### TASK SET
• 1. In the post about the name generator, copy the passage from "During development, it" to "faction's unique language.", changing "binary file" to "compressed archive".
• 2. Carry the post about the name generator on from where it stops.
Start of DOCUMENT SECTION
It's been an exceptionally productive month this January, despite some fairly severe illnesses, family surgeries, all the new year taxes, and car accidents thrown in the mix.



The first big one is our Name Generator script, which Kent and I have finally put together as we get our Symbol scripting language and custom XML serializer built up.
Symbol is extremely extensible an very open.
During development, it means we can use human-readable XML files to add tags to all our objects. That gets serialized at runtime into a single binary file, which is silly fast and compresses all that data into something that takes at most 3 seconds to read instead of 30+, meaning our procedural generation's first step is blazing fast, letting each step after that go even faster -- including saving and loading.
In this case, Symbol saves a list of Syllables and Phonemes which have tag traits that establish a grammar. The generator can assemble names that are from 1 to 4 syllables long, curated from a list that reliably produces names belonging to that faction's unique language.

The Acavii have a very Latin adjacent language. Brought to the Fragment ~300 years before present as a lost Roman Legion, the survivors of this first contact integrated existent tribes into their new political bloc. Forever in a futile search for a way back to Rome, the literate members of their surviving founders established rules of succession and the rites of citizens in that original Latin, suffused with the languages of the tribes they encountered and merged.
Despite efforts to remain pure, the Acavii were forced to adapt over time. Multiple near collapses of the empire followed by hard won resurgences have caused information loss, linguistic drift, and localization for the diverse sub-cultures that unite the tribal allegiances into one empire. This "Acavium" is Latin-ish. Some words survived intact from the founding Latin speakers, others were mispronounced over the ages until the mispronunciations and colloquial dialects became irrevocably dominant, their original grammar and sounds forgotten.
The Acavii you encounter now are likely to have a "Gaius" rather than a "Caius" or a "Legiona" instead of "Legionis."
Likewise, their names adapted to the new power structures which emerged over time. One's first name is usually short, often from an ancestral language unrelated to Latin such as Damos or Aigan, followed by their family's tribal identity such as Dacius or Evaninus, and the "patronymic" or "Fatherly" name of that family's immediate local ruler, such as Adovolcanus or Phylixes.
Daeas Dacius Secuqunias
Marcavi Evavinus Maxas
There's also a sexual difference, where women have their own softer sounding names. These are often amended to their husband after being wed, losing their original family / tribal identity in the process. This can be especially harsh for more female dominant societies like the Vyn or freedom based societies like the Hethinn, where political marriages come with onerous burdens as the Empire attempts to erase local identities with a new national identity.
Duotia Maxos Valphesius
Atilla Galvi Pierenix

The Gehen have been a fact of life on Morgana Fragment for so long that even the most ancient surviving hieroglyphs from thousands of years ago contain mentions of them by various pictographic names, usually in scenes of graphic violence. Some names have fallen into and out of favor, but the Gehen have always called that name familiar.
The Gehen Empire until recently was a loose collection of war bands and nomadic herders who claimed one or two major cities and trading posts as their source of leadership. No one leading the other, tribal alliances would form and dissolve so frequently that entire families would be swept apart and scattered to the wind. So much so that family identity became much less important than who your warlord happened to be.
End of DOCUMENT SECTION
Start of DATASET CONTENT
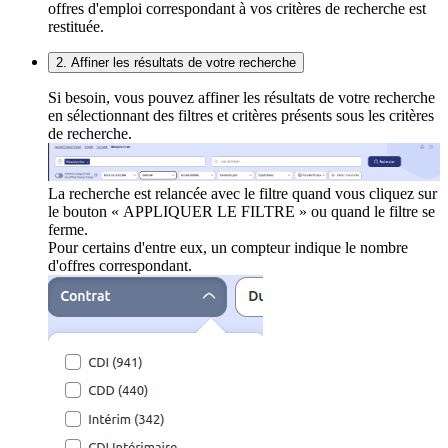
offres d'emploi correspondant à vos critères de recherche est
restituée.
2. Affiner les résultats de votre recherche
Si besoin, vous pouvez affiner les résultats de votre recherche
en sélectionnant des filtres et critères présents sous les critères
de recherche.
La recherche est relancée avec le filtre quand vous cliquez sur
le bouton « APPLIQUER LE FILTRE » ou quand le filtre se
ferme.
Pour certains d'entre eux, un compteur indique le nombre
d'offres correspondant.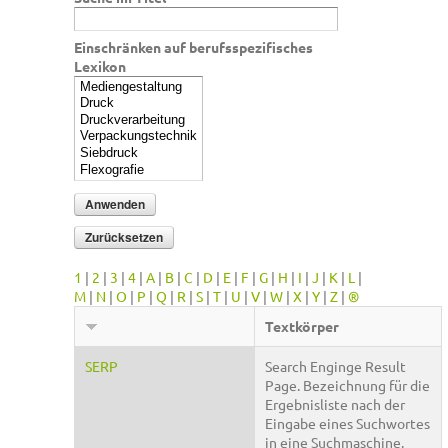
Einschränken auf berufsspezifisches
Lexikon
1
|
2
|
3
|
4
|
A
|
B
|
C
|
D
|
E
|
F
|
G
|
H
|
I
|
J
|
K
|
L
|
M
|
N
|
O
|
P
|
Q
|
R
|
S
|
T
|
U
|
V
|
W
|
X
|
Y
|
Z
|
®
Textkörper
SERP
Search Enginge Result
Page. Bezeichnung für die
Ergebnisliste nach der
Eingabe eines Suchwortes
in eine Suchmaschine.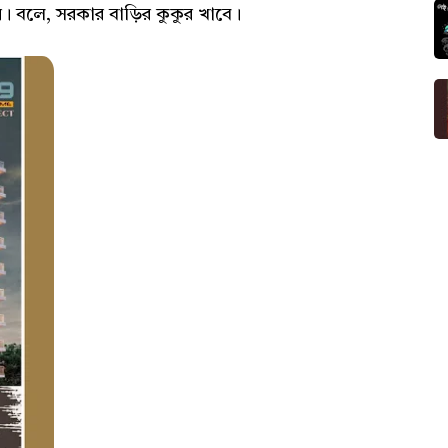
য়। বলে, সরকার বাড়ির কুকুর খাবে।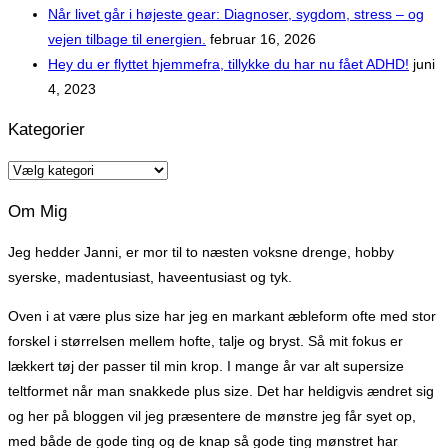
Når livet går i højeste gear: Diagnoser, sygdom, stress – og
vejen tilbage til energien.
februar 16, 2026
Hey du er flyttet hjemmefra, tillykke du har nu fået ADHD!
juni
4, 2023
Kategorier
Kategorier
Om Mig
Jeg hedder Janni, er mor til to næsten voksne drenge, hobby
syerske, madentusiast, haveentusiast og tyk.
Oven i at være plus size har jeg en markant æbleform ofte med stor
forskel i størrelsen mellem hofte, talje og bryst. Så mit fokus er
lækkert tøj der passer til min krop. I mange år var alt supersize
teltformet når man snakkede plus size. Det har heldigvis ændret sig
og her på bloggen vil jeg præsentere de mønstre jeg får syet op,
med både de gode ting og de knap så gode ting mønstret har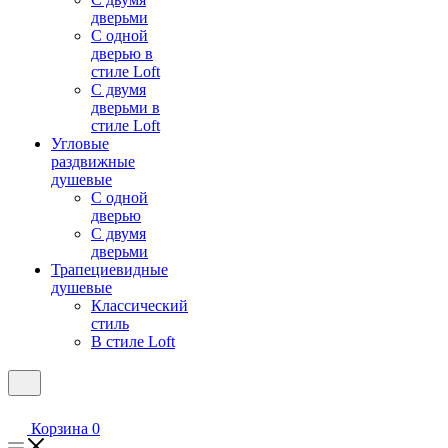
дверьми
С одной
дверью в
стиле Loft
С двумя
дверьми в
стиле Loft
Угловые
раздвижные
душевые
С одной
дверью
С двумя
дверьми
Трапециевидные
душевые
Классический
стиль
В стиле Loft
Корзина
0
End of DATASET CONTENT
### ANSWERS
• 1.
During development, it means we can use human-readable XML files to add tags to all our objects. That gets serialized at runtime into a single compressed archive, which is silly fast and compresses all that data into something that takes at most 3 seconds to read instead of 30+, meaning our procedural generation's first step is blazing fast, letting each step after that go even faster -- including saving and loading.
In this case, Symbol saves a list of Syllables and Phonemes which have tag traits that establish a grammar. The generator can assemble names that are from 1 to 4 syllables long, curated from a list that reliably produces names belonging to that faction's unique language.

• 2.
These marauding raiders and steady pastoralists clashed with the densely populated urban bastions of the elite in both culture and language. The resulting linguistic hodgepodge would have one set of rules for the city dwellers, and other for the myriad territories of the grasslands and hill countries. Not to forget those along the Lines Gehenis that border the Acavii Empire, or the wild Hethinn folk to the West. All spoke something slightly or significantly different, often only partially mutually intelligible.
Their main spoken language at the time of your arrival on Morgana Fragment is called Gehenese, which consists of an amalgam of trade dialects and the more dominant scars of past attempts of nearly-successful warlords attempting to unify all the Gehen lands under one banner. Sounding like a mix of Mongolian, and Mandarin, Gehenese has many harsh consonants and accents fused together into a tonal language where different tonal inflections will convey different meanings.
Notoriously difficult for outsiders to learn, Gehenese has consolidated into one language for the first time only recently.
Under the edict of the newly risen God-Seer, Rhygr, his prophets and ardent missionaries have eliminated the former folk religions, supplanted with a single monotheistic deity which speaks through Rhygr, and shares a personal relationship to all the damned souls who have been reborn in this forsaken shard of land in the black void.
A Gehen first name is typically something like Batzig or Ragan, and their last name a mix of their tribal identity amended with some part of their warlord. Its common for some derivation of Rhy to appear as well, adding the name of the new supreme god to their own identity.
Shasej Tai Aang`xha
Taiche Lahk That-tsu
Are typical male names.
Keke Taiang`xha
Lallivi Lahk That-tsu
Are typical female names. Only slightly softer than the males, using the same warlord and tribal name.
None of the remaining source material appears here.